Tesla initially created Musk’s compensation package in 2017, outlining conditions for him to receive 12 tranches of stock options if the company met specific revenue and market targets. To be fair, Musk has achieved these targets, with Tesla’s market value increasing from $54 billion to the $650 billion goal established in the original agreement. Under the terms of the compensation package, this package is not cash payout, but restricted stocks that he cannot sell for the next five years.
Yet, this admiration must be balanced against the implications of such disproportionate rewards. Corporate governance is about balancing short- to mid-term financial success with the long-term sustainability of the entity and its business model while maintaining profitability. Rewarding only short-term achievements can incentivise CEOs to game the system, focusing on immediate gains at the expense of the company's future stability. This approach benefits large investors who can exit with profits, leaving late-stage and retail investors, who lack detailed information, to bear the consequences of a weakened long-term outlook. Such practices undermine the integrity of the market and erode trust in corporate governance, ultimately harming the broader economy.
For all the emphasis that global investors place on corporate governance, Tesla investors have undermined a critical aspect by failing to address the need to derisk the entity from reliance on a single individual. While Tesla shareholders have demonstrated the power of the capitalist model, they have missed a crucial aspect: succession planning. Focusing so heavily on Musk's contributions, they have not adequately addressed the future leadership of the company. This oversight leaves Tesla vulnerable to uncertainties if Musk were to step down or be unable to lead. Is this Musk’s payday a Mayday for corporate governance regulations ?
Musk has illustrated a playbook for capitalists, showing that corporate regulators have limited influence over executive compensation. By securing this pay package with all necessary compliance approvals, he has demonstrated that the mechanisms intended to regulate executive pay can be navigated, leaving the question of what constitutes "right" pay largely unanswered by regulatory bodies.
This situation is a stress test for corporate regulators on determining appropriate executive compensation and attempting to regulate it. The complexity of the issue, coupled with varying shareholder interests and legal frameworks, creates a challenging environment for regulators. Navigating this maze of concerns will be crucial in setting future precedents for executive pay and corporate governance.

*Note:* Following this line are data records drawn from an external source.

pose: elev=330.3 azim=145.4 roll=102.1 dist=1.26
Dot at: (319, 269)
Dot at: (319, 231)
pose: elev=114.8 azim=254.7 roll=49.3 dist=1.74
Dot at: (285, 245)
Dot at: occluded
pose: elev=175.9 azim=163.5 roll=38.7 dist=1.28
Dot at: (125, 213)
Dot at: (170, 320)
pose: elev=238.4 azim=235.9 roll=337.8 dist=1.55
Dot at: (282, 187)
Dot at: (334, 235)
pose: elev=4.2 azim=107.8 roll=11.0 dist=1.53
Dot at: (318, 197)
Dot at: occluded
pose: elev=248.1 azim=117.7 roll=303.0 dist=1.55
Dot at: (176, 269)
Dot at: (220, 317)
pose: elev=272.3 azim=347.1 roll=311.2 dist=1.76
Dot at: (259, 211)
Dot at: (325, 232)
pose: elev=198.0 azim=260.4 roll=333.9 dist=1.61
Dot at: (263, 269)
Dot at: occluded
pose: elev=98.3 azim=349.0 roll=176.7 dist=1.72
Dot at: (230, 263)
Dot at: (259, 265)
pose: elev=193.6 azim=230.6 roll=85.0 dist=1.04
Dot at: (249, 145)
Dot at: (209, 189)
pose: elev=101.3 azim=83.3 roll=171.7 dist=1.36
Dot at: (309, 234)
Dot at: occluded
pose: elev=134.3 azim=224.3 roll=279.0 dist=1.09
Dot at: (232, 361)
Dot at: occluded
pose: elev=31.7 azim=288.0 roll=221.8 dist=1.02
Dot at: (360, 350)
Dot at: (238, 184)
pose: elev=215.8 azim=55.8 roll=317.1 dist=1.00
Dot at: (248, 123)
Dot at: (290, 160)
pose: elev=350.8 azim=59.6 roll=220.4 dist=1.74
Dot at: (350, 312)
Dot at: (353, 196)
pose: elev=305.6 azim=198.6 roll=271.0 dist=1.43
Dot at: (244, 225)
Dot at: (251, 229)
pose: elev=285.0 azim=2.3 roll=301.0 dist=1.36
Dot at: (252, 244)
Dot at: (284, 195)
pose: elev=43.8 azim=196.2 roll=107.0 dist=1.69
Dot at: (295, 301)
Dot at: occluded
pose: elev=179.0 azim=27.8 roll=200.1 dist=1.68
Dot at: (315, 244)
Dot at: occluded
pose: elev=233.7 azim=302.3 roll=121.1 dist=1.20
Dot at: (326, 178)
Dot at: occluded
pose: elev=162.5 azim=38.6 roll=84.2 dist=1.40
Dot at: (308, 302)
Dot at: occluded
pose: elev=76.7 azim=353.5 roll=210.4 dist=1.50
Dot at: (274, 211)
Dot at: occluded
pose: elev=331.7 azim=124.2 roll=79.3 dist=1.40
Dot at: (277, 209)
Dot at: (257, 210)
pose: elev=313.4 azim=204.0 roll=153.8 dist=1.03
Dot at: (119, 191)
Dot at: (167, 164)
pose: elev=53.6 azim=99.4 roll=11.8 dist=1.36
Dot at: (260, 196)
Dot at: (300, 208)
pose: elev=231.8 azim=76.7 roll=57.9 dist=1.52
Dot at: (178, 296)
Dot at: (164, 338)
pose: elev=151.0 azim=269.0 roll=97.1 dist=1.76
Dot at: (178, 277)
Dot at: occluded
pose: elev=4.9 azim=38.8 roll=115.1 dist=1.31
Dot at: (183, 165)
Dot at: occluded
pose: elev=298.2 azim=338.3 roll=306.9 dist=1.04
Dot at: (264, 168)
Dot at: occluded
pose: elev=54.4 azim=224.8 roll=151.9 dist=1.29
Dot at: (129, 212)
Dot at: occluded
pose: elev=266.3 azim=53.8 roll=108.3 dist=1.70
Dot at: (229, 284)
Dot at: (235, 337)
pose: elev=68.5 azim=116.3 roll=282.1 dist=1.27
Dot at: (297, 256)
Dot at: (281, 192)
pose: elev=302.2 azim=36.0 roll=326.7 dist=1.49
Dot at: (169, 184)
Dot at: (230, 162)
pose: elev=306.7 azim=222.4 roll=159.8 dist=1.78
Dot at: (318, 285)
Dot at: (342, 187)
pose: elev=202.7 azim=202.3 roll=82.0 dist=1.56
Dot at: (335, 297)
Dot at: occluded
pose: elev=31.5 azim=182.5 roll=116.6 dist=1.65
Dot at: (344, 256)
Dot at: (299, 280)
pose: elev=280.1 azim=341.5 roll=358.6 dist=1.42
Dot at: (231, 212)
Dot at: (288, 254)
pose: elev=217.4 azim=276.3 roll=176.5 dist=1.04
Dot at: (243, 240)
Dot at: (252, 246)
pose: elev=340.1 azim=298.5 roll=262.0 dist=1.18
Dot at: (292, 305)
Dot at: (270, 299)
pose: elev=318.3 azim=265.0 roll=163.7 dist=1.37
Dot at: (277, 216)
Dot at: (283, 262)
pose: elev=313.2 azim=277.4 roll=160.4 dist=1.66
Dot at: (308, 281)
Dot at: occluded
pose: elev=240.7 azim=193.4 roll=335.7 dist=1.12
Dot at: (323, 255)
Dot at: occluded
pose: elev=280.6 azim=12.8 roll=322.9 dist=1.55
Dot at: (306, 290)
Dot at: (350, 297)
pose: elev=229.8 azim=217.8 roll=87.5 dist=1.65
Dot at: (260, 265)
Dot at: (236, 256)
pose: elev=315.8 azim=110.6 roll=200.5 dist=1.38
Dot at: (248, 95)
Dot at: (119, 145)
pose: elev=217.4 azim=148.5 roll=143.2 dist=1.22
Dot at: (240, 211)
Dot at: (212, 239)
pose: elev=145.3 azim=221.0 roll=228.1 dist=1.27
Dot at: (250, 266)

This example tests the resilience of capitalist frameworks in the face of extraordinary compensation schemes driven by shareholder democracy. How regulators respond to this scenario will have significant implications for the future of corporate governance and the protection of minority shareholders. The balance between rewarding success and maintaining fair, transparent governance is delicate, and the outcome of this “shareholder capitalist democracy” experiment will shape the landscape of executive compensation and corporate accountability for years to come.